The most commonly used part of the tree is the gum resin which is used for its commercial and medicinal applications.
• A useful oil during the winter months to use on a vapouriser and as an inhalent.
• The resin, applied as a salve, is used for rheumatism, wounds, and athletic injuries.
• It helps in healing skin abrasions, acne, dry skin, wounds and scars, and in general having a rejuvenating effect on skin.
• The soot from burning the resin can also be used to treat wounds and cancerous lesions.
• Frankincense is useful for various nervous disorders including aid in dispelling forgetfulness, lethargy, emotional fatigue, nervousness, and stress.
•&nbs;pInternally it is used to treat gastro-intestinal problems, stimulates appetite and digestion, stops diarrhea and vomiting.
• It is also used in treatment of menstrual pains and urinary tract infections.
• In China it is used for leprosy.
• Frankincense is chewed to strengthen the teeth and gums.
• A solution from frankincense can be made into an eyewash, said to sooth the eyes and aid in eye infections.
• Traditionally it is used in the treatment of arthritis, ulcerative colitis, sores, and asthma.
• Balsam fir is used primarily for pulp and light frame construction.
• In ancient Egypt, Frankincense was used in rejuvenating face masks, cosmetics and perfumes.
• It is not only in the perfume industry but also in the pharmaceuticals.
• It is used as an insect repellent.
The lost city of Ubar, sometimes identified with Irem in what is now Oman, is believed to have been a centre of the frankincense trade along the recently rediscovered 'Incense Road'. Ubar was rediscovered in the early 1990s and is now under archaeological excavation. Frankincense was lavishly used in religious rites. According to the Bible's Gospel of Matthew 2:11, gold, frankincense and myrrh were among the gifts to Jesus by the magi 'from out of the east'.
One can find reference to its religious use throughout Hellenic literature and the Bible. Although most people think of the famous gift of the three Magi, frankincense has been offered to the Gods of all traditions both in the West and as Far East as China and Japan. In fact, the use of frankincense has been connected with religion for so many millennium that it is considered sacred. It remains one of the most elegant and precious offerings to this day. In the writings of Herodotus (330 BC), the great traveller known as the "father of history," we find mention of a yearly tribute of a thousand talents (98,422 pounds) of frankincense to Babylon for worship at the great temple of Baal (Bel).
By 1 AD, 3000 tons of frankincense was exported to Greece and Rome from Southern Arabia. The Romans considered frankincense to be the very finest incense to offer the Gods and this was reflected in the apex of its use in the 400 year period from the 2nd century BC through the 2nd century AD, the very peak of the ancient incense trade. The Egyptians made great use of frankincense and its use was sacred. They used many types of resins and gums in mummification, but frankincense was excluded because it was used solely for the worship of the Gods.
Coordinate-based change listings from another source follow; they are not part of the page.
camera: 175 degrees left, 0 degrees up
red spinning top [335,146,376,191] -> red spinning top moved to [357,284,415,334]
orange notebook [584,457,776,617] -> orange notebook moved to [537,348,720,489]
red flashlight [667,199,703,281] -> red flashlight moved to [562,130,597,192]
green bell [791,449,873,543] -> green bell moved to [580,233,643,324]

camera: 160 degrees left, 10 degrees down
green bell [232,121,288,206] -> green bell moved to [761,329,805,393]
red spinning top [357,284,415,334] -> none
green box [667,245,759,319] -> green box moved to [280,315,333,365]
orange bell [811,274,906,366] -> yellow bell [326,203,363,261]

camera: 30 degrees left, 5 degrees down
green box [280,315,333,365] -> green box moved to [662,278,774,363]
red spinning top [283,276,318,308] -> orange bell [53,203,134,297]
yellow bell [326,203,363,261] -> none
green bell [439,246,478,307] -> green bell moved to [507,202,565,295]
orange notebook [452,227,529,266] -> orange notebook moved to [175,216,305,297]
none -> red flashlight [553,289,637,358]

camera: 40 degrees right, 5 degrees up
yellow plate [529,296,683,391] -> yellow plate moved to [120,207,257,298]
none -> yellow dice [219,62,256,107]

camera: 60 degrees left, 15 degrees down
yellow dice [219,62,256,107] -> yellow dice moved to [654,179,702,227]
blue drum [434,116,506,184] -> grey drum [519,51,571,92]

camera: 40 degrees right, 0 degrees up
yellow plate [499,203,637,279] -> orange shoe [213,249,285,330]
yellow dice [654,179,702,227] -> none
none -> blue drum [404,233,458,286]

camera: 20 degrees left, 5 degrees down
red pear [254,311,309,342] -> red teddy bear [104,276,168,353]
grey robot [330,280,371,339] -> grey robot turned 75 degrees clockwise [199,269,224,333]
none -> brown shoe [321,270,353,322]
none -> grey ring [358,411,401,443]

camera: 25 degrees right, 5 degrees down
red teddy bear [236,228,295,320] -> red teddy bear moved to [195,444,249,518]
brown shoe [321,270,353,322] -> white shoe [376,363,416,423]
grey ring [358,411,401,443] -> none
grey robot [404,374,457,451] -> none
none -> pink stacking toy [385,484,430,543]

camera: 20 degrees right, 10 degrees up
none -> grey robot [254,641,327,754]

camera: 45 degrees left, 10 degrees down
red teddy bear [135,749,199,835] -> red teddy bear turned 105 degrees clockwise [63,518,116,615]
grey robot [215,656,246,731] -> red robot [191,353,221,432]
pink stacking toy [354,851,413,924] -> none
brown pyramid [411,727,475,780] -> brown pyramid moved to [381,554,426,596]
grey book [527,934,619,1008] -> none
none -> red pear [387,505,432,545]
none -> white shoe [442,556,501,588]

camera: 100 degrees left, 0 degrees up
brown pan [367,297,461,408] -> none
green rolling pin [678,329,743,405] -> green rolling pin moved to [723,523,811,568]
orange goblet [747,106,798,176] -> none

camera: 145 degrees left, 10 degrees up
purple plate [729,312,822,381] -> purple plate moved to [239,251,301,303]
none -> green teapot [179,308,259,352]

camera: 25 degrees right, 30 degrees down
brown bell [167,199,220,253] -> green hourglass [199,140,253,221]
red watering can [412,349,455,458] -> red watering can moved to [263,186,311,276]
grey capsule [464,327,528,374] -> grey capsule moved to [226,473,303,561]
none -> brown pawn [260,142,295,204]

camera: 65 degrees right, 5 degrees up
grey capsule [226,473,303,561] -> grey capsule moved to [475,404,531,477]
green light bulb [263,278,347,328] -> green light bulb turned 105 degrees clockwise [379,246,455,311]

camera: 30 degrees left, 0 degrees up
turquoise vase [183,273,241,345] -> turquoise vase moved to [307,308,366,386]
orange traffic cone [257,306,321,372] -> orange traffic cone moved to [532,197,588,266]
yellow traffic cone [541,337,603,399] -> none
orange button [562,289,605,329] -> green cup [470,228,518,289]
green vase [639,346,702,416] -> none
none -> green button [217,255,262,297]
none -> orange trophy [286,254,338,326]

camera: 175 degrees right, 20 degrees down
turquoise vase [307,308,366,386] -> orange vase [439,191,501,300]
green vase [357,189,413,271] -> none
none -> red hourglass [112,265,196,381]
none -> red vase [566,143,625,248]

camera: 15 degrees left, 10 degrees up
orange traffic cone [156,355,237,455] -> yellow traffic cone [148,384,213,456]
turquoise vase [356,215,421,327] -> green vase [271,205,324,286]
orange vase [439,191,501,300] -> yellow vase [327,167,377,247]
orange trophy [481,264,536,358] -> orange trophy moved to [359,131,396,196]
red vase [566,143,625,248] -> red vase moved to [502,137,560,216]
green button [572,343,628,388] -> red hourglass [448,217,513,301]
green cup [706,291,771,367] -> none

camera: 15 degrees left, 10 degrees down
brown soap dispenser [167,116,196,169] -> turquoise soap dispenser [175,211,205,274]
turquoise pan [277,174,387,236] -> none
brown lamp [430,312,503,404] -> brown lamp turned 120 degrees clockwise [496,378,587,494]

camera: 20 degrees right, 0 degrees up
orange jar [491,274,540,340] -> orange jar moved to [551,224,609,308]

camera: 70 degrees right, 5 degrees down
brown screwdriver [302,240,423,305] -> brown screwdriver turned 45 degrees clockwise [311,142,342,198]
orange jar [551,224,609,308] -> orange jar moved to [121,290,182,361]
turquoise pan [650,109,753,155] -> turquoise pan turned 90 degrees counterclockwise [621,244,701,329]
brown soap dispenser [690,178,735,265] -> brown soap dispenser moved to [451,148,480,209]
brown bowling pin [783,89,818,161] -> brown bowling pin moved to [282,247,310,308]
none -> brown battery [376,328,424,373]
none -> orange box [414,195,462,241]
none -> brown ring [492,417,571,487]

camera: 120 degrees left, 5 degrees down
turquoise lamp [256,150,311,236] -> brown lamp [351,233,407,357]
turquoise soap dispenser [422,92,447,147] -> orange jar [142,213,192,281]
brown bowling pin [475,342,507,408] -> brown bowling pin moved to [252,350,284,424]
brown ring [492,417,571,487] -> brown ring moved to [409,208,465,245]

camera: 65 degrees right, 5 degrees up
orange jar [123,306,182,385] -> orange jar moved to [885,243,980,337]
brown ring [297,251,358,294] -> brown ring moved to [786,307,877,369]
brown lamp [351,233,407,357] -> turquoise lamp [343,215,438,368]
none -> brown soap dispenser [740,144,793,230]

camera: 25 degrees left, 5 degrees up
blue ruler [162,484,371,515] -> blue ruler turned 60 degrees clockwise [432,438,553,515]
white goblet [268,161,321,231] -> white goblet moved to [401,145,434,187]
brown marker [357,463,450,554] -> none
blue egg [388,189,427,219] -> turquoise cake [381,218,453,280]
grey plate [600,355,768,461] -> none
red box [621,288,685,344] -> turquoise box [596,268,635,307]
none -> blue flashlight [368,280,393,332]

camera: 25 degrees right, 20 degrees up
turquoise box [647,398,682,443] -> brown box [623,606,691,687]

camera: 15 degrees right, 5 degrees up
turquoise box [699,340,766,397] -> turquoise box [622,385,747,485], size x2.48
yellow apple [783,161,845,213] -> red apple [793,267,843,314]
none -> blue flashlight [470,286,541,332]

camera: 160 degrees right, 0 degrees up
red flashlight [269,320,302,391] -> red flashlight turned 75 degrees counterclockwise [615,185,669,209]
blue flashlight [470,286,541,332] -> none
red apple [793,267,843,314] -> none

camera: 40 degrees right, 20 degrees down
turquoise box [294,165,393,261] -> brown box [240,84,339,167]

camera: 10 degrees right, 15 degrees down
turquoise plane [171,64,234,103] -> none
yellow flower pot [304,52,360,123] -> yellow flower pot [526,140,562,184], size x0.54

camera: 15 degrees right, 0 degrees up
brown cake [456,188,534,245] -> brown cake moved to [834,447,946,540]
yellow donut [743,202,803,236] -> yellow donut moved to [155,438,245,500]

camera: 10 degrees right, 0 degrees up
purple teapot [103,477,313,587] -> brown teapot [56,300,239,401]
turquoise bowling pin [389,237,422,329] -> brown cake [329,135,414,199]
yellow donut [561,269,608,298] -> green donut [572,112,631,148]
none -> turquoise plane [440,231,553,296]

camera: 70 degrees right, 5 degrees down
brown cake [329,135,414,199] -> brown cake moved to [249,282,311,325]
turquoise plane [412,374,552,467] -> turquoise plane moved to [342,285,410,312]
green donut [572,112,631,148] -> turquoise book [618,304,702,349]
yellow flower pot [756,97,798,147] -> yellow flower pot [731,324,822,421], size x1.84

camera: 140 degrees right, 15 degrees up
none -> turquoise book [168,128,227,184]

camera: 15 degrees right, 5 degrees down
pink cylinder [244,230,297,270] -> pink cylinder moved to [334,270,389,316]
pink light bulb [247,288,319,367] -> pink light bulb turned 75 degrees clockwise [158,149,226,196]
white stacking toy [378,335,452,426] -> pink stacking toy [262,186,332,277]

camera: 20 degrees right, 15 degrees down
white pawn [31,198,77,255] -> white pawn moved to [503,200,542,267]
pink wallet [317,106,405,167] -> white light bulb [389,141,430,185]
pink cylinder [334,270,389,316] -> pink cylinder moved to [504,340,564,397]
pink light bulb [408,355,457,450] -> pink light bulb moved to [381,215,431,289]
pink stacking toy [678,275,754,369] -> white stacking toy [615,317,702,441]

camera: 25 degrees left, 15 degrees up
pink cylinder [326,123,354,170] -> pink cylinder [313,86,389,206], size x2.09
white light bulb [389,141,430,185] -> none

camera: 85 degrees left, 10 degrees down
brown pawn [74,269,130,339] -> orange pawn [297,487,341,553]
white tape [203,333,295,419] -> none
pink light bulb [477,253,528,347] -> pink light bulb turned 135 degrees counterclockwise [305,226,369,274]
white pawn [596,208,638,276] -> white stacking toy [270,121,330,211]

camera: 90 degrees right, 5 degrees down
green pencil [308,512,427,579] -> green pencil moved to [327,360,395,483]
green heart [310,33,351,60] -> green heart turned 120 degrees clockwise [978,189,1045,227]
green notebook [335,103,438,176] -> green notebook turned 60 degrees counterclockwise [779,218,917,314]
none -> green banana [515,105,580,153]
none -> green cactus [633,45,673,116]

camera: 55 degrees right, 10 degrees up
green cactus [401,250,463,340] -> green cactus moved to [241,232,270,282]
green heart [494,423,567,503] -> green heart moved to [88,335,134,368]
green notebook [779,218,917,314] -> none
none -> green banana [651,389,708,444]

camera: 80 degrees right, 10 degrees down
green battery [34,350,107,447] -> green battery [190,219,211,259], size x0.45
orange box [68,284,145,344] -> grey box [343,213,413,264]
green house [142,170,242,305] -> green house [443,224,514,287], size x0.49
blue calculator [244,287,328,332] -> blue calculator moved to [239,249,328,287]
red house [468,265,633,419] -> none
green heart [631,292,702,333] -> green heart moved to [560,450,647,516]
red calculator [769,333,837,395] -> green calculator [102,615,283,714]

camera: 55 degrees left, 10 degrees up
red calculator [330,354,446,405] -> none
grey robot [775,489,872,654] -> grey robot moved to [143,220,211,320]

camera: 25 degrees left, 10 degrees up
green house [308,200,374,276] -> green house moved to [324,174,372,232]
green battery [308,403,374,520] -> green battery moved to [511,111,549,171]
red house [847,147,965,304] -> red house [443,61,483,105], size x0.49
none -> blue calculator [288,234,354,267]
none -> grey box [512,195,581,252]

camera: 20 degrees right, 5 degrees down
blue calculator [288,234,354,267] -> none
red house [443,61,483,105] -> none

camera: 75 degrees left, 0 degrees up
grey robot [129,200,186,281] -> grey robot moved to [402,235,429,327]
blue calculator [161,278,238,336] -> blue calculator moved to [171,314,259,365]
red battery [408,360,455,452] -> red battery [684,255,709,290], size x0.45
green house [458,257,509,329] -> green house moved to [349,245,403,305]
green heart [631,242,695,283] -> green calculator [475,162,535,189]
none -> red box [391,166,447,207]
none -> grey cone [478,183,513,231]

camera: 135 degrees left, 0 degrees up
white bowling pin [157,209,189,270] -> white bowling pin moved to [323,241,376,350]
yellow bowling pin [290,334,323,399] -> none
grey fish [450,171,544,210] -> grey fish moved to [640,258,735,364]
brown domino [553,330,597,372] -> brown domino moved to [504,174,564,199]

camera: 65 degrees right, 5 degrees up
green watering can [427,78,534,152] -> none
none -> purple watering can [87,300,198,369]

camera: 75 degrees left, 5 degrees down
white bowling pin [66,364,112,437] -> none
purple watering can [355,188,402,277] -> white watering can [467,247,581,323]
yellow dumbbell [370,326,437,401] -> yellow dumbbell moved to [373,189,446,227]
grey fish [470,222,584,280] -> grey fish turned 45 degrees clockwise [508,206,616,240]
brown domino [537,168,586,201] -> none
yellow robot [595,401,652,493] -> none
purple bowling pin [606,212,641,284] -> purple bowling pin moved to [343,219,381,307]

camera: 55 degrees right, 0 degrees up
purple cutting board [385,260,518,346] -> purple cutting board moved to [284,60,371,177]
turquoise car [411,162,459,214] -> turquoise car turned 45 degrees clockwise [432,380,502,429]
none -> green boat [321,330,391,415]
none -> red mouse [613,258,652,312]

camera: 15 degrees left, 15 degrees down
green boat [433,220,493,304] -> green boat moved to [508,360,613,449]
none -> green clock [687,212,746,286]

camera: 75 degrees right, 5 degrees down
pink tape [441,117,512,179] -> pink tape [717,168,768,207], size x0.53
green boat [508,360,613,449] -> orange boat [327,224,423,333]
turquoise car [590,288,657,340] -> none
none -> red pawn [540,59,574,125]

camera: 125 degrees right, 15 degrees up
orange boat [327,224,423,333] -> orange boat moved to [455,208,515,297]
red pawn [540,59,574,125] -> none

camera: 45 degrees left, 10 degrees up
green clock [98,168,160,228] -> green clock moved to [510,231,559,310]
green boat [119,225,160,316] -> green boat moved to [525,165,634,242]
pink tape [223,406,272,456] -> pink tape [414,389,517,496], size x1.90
Frankincense has been treasured for centuries and was burnt as the original incense to appease the gods. It was used by many cultures to treat almost all known ailments. Folklores believe it to be a psychic cleanser of spiritual fragrance that balances emotions, calms the mind, elevates the spirit, and heightens meditation. Pythagoras, philosopher and priest of Apollo, exhorted the worshipers of Hellas to offer frankincense instead of sacrificing animals to the Gods, and, indeed, by 400 BC, blood sacrifice declined in favour of incense, particularly frankincense. According to incense historian Walter Muller, "its resin was considered to be the blood of a tree, which was taken to be animate and divine."